中国の禅僧画家・牧谿法常の筆によって描かれた墨絵。牧谿は室町・戦国期の日本で高い評価を得ていた画家であり、その絵は唐絵の最高のものとして珍重された。また「寒山」と「拾得」は、中国の唐の時代にいたという非僧非俗の風狂の徒で、その生き方に憧れた禅僧らによって格好の画題とされてきた。
長尾為景への贈り物
この牧谿筆「寒山拾得図」は大永五年(1525)四月、相模小田原の北条氏綱から越後の長尾為景に贈られた。
その際の書状に「和尚(牧谿)の寒山ニ幅一対、これを進らせ候。哀れ御意に合い候らえかなと存ぜしめ候。前に御物の由承り及び候。外題は能阿弥これを仕り候」とある。この絵はかつて室町将軍家の御物であり、外題(タイトルバック)は、足利義政の同朋衆・能阿弥の筆によるものであった。
北条氏と長尾氏の交渉
当時、北条氏綱は山内・扇谷の両上杉氏と敵対しており、北条氏は戦略上の観点から両氏の北に位置する越後長尾氏との同盟締結を模索していた。大永四年(1524)、氏綱は為景のもとに使者を派遣し、「寒山拾得図」とは別の牧谿の絵を贈っている。しかし、為景はこの絵を気に入らずに受け取らなかったらしい。

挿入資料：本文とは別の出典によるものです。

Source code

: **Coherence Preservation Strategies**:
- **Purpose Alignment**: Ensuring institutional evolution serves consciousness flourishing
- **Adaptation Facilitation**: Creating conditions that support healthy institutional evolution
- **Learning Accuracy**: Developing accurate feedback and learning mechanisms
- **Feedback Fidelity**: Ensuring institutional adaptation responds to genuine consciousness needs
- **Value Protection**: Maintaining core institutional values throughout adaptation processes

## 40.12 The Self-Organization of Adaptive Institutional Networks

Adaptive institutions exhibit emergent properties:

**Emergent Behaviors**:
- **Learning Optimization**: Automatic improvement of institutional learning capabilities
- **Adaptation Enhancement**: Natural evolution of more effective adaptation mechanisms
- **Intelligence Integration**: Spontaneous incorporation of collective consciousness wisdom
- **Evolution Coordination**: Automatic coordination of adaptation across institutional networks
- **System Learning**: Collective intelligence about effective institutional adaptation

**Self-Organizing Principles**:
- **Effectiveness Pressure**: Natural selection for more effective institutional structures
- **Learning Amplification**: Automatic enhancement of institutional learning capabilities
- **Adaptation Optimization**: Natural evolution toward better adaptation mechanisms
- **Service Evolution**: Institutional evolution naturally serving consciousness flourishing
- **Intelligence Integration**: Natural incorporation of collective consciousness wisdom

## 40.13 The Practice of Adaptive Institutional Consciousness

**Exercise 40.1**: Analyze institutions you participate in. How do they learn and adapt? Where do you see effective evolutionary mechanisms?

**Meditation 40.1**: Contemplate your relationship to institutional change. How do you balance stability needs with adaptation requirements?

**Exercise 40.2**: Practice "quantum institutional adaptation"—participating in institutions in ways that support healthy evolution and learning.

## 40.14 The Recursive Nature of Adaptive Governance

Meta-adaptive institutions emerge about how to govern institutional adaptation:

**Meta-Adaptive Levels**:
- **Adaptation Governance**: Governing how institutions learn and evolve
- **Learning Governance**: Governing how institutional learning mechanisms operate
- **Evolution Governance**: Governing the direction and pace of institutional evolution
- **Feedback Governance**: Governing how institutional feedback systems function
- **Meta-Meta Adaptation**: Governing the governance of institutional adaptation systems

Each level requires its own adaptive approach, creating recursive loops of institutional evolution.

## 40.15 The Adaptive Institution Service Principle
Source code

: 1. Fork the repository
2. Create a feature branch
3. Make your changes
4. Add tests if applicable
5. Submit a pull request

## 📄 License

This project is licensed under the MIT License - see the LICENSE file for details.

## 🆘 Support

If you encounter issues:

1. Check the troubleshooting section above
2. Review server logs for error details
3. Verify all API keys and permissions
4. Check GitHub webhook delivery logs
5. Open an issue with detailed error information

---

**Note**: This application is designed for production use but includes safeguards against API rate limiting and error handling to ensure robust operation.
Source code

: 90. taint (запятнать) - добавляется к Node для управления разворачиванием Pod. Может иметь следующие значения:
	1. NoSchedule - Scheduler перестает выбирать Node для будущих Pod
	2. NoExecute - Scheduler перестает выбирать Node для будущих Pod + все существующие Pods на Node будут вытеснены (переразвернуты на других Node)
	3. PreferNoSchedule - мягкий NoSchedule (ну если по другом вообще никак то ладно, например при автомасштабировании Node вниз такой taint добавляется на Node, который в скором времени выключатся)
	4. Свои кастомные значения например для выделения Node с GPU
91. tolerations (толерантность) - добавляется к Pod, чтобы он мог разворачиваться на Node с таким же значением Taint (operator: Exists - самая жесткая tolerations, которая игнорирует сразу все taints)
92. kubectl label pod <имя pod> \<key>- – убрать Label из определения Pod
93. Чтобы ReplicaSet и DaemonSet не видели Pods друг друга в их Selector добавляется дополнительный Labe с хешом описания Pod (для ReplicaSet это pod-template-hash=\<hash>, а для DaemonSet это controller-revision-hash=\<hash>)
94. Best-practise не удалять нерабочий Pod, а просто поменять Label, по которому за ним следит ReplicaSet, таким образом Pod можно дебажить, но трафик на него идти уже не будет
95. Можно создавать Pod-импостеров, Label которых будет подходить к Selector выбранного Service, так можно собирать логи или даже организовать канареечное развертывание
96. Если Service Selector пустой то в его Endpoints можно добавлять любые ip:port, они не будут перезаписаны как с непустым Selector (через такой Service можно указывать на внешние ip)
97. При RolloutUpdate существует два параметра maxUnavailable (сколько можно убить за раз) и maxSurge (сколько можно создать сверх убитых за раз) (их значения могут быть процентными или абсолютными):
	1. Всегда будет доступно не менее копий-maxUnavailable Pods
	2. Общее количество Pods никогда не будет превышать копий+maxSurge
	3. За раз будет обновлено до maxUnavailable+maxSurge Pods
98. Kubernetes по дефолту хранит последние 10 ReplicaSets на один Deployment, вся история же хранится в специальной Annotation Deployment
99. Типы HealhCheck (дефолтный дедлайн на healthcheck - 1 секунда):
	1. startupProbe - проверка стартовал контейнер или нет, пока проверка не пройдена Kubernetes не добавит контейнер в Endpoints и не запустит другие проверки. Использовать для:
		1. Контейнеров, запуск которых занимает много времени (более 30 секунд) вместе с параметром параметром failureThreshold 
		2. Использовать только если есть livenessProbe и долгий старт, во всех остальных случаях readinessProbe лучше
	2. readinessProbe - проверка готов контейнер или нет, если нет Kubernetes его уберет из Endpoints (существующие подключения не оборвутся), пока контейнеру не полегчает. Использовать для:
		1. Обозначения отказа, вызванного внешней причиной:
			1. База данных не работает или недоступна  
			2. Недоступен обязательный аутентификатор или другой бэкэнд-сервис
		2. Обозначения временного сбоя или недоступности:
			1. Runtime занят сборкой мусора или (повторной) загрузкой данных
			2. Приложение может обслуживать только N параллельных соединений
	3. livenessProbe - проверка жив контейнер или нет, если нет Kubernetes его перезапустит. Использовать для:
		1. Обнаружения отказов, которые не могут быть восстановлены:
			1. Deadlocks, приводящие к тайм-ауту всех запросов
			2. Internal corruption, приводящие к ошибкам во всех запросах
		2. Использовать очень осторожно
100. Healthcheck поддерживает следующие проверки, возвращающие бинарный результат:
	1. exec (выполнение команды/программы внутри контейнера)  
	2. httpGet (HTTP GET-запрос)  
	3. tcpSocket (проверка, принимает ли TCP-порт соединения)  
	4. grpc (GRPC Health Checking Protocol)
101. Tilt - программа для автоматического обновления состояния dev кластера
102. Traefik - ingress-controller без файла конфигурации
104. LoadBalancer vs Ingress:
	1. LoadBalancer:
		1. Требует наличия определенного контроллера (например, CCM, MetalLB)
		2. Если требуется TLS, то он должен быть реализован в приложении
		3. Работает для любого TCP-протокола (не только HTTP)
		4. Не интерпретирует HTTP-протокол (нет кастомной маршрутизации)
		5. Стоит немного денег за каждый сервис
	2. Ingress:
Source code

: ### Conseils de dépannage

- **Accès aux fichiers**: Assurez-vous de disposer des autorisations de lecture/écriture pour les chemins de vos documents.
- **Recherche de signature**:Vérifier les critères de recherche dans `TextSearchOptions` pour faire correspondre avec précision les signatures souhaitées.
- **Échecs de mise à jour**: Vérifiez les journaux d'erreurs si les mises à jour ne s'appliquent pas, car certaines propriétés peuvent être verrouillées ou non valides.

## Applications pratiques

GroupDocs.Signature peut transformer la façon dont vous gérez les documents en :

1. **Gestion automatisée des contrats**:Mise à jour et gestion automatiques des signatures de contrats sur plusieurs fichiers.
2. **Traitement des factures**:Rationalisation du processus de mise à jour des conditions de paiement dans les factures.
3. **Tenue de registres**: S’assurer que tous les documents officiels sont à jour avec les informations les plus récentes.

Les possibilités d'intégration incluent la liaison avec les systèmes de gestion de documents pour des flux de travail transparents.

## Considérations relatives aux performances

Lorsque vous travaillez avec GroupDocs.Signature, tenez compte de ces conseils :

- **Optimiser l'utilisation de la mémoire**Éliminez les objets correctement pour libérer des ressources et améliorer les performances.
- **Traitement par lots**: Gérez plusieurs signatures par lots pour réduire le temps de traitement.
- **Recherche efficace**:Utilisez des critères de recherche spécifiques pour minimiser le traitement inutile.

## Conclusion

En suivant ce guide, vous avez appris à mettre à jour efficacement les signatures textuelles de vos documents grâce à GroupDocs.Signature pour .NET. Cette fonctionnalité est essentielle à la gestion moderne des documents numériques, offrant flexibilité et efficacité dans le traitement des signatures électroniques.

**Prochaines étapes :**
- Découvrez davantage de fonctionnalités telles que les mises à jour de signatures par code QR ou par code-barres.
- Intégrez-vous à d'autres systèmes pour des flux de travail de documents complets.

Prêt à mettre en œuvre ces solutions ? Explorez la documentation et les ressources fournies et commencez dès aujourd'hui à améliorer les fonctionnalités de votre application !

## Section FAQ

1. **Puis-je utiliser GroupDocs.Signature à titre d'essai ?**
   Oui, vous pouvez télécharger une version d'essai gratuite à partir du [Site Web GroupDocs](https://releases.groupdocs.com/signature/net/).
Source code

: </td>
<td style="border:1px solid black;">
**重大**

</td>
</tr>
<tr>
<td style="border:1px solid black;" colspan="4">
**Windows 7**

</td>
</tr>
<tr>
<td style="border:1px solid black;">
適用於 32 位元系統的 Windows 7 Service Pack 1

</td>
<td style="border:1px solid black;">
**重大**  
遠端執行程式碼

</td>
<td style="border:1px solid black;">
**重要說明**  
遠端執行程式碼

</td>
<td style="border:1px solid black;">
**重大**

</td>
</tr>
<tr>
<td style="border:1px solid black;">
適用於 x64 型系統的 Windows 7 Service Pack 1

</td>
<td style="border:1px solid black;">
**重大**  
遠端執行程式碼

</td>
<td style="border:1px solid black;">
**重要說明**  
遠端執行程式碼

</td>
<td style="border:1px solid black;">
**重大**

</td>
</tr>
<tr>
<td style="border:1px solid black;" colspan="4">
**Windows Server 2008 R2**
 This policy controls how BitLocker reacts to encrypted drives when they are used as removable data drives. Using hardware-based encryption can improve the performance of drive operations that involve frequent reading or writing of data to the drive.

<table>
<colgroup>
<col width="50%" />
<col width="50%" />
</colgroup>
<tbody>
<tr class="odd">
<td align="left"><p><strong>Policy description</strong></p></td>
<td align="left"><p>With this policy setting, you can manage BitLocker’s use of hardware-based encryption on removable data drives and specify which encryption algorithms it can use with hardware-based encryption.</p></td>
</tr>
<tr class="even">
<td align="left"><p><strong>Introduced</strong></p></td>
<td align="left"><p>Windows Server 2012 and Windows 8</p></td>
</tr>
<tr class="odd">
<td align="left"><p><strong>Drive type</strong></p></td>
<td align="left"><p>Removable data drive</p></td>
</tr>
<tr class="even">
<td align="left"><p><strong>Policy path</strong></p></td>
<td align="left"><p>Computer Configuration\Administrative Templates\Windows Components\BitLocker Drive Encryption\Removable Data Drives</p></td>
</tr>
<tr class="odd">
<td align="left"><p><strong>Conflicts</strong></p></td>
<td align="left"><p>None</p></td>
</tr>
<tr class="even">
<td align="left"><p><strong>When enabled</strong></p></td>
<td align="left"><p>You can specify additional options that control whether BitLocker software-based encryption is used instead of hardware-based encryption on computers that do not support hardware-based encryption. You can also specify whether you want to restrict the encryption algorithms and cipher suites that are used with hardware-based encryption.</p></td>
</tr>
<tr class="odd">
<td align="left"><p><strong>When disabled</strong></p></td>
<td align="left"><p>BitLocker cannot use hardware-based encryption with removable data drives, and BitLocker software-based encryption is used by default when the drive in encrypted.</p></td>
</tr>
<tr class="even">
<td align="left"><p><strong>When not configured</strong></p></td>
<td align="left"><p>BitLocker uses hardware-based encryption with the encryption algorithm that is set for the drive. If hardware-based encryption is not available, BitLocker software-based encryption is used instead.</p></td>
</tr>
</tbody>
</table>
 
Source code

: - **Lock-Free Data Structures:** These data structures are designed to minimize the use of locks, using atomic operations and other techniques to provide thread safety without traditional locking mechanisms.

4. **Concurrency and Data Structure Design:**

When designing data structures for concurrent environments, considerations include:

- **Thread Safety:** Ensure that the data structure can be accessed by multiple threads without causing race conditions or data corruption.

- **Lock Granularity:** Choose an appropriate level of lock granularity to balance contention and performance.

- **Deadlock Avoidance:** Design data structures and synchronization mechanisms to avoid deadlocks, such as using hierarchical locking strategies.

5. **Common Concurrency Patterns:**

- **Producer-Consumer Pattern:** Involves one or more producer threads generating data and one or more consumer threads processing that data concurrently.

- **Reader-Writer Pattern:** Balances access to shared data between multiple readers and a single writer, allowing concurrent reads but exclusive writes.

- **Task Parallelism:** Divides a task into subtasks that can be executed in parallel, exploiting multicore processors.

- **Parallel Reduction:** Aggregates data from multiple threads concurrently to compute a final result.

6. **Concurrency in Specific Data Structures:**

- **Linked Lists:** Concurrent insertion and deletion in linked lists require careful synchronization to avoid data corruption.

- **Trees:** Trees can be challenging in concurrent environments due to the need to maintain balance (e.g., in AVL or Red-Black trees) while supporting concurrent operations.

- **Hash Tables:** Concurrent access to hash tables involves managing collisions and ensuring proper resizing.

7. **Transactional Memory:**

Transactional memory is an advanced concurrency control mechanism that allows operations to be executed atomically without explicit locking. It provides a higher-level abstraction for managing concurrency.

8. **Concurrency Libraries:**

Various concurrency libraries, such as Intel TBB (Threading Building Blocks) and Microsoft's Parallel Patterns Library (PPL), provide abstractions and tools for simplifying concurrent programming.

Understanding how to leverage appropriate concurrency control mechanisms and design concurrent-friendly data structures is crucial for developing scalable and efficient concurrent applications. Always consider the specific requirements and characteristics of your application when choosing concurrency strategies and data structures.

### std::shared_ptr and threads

同年十一月、氏綱は蜜柑や酒樽とともに、今度は「横絵」を贈ることを約束する書状を為景に送っている。こうしたことが背景にあって、前述の「寒山拾得図」が為景のもとに届けられたのである。
北条氏の蒐集力
それにしても最初の牧谿の絵が突返されてから約1年で、北条氏綱は当時最高級のブランドであった牧谿の絵を(しかも「横絵」という指定で)新たに入手したことになる。北条氏は、絵画収集において相当に強力なルートを持っていたことがうかがえる。